In the meantime, the fancy food matches the environs. Barclay described the design as a “joint effort,” and for the overall vision, he drew inspiration from some of his favorite spots around town including Hotel Delmano, Marlow & Sons, Café Select, Five Leaves. “I’m sure everybody here has their own reference points as well,” he said. (Nic, who designed the espresso area which includes a take-out window, said he was inspired by “old soda fountains.”)
The place has an old-school, Greek diner (or where I’m from, Coney Island) aesthetic, crossed with an elegant lounge with 52 seats.
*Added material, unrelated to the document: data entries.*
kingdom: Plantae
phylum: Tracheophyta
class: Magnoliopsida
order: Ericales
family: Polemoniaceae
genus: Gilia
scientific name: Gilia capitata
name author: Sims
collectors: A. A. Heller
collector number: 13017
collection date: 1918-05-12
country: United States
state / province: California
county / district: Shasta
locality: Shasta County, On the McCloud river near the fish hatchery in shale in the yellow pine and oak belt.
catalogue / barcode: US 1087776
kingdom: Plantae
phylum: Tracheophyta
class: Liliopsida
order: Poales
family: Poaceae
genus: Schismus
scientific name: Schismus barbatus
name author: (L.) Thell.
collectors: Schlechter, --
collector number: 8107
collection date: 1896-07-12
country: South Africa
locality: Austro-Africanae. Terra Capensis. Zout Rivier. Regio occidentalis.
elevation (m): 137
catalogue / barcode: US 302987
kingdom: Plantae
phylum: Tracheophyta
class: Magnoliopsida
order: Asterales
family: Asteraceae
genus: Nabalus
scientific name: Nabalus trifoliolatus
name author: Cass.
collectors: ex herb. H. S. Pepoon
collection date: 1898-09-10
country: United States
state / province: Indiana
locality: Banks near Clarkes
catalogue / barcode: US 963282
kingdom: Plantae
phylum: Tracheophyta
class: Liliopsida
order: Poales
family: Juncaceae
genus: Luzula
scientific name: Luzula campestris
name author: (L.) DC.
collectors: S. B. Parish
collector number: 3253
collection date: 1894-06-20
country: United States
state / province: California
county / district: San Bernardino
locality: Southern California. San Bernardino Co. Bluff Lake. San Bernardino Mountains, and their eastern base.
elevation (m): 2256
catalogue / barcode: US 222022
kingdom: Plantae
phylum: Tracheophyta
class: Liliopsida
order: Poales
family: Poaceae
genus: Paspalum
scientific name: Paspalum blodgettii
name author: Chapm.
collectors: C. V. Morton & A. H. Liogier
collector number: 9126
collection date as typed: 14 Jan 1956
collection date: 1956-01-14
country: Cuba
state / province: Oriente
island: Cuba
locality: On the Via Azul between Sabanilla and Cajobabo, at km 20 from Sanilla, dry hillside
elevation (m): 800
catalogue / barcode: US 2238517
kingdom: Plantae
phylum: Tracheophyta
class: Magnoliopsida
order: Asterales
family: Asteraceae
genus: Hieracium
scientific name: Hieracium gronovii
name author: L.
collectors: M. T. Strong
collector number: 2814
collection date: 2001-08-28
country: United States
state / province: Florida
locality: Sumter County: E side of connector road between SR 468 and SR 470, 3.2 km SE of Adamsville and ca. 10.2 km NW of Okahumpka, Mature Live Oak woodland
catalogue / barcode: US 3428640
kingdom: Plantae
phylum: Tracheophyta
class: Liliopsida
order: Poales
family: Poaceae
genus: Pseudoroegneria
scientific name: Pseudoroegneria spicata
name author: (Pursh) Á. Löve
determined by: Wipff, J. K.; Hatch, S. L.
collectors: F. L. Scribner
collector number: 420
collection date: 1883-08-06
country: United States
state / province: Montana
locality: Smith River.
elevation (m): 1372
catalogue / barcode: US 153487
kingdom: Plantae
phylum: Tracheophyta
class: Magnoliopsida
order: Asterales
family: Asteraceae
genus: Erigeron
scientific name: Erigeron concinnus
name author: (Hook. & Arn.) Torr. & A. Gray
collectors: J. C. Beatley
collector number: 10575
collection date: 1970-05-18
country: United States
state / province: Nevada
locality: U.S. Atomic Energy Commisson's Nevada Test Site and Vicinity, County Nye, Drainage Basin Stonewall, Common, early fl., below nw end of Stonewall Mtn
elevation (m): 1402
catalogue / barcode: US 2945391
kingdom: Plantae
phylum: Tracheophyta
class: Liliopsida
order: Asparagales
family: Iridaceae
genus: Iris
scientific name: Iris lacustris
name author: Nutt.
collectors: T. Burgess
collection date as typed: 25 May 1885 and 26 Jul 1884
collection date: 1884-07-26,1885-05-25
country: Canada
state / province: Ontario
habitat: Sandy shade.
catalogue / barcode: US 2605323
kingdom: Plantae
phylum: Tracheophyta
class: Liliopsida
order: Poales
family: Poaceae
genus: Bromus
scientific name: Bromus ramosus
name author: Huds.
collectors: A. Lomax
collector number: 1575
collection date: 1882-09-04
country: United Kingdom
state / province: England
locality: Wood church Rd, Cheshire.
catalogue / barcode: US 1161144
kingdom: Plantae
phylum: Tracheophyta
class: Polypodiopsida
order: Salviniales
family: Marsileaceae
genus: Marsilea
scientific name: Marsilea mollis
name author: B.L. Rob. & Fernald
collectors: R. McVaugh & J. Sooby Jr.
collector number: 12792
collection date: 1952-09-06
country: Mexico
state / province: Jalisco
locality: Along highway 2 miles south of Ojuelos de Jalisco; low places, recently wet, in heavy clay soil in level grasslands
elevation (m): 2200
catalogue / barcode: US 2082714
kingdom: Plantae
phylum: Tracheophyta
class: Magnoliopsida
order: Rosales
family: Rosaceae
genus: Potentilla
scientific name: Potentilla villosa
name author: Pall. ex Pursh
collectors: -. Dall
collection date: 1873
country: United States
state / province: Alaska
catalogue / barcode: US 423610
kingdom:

There are three separate levels of seating — a downstairs area with a few tables, an upstairs loft with half-booths lining the walls, and a white marble bar complete with rotating white-leather bar stools. Palm trees flank the corners, and white subway tiles and a mosaic-tiled floor bring it all together.
“Hopefully it feels vibey in here,” Barclay said.
Juno’s grand opening starts tomorrow, 8 am to 2 am (dinner served from 6 pm to 11 pm), DJs start at 11 pm and cocktails go all night. Juno is located at 1264 Myrtle Avenue in Bushwick.
Click below for more pics, including dinner and brunch drink menus.
From left: shrimp n grits, coffee, brunch drinks, dinner drinks
Correction: a previous version of this article stated that bar manager Jordan Schwartz worked with Dave Arnold at Milk & Honey, which was inaccurate. Schwartz has not worked with Arnold, nor has Arnold worked at Milk & Honey.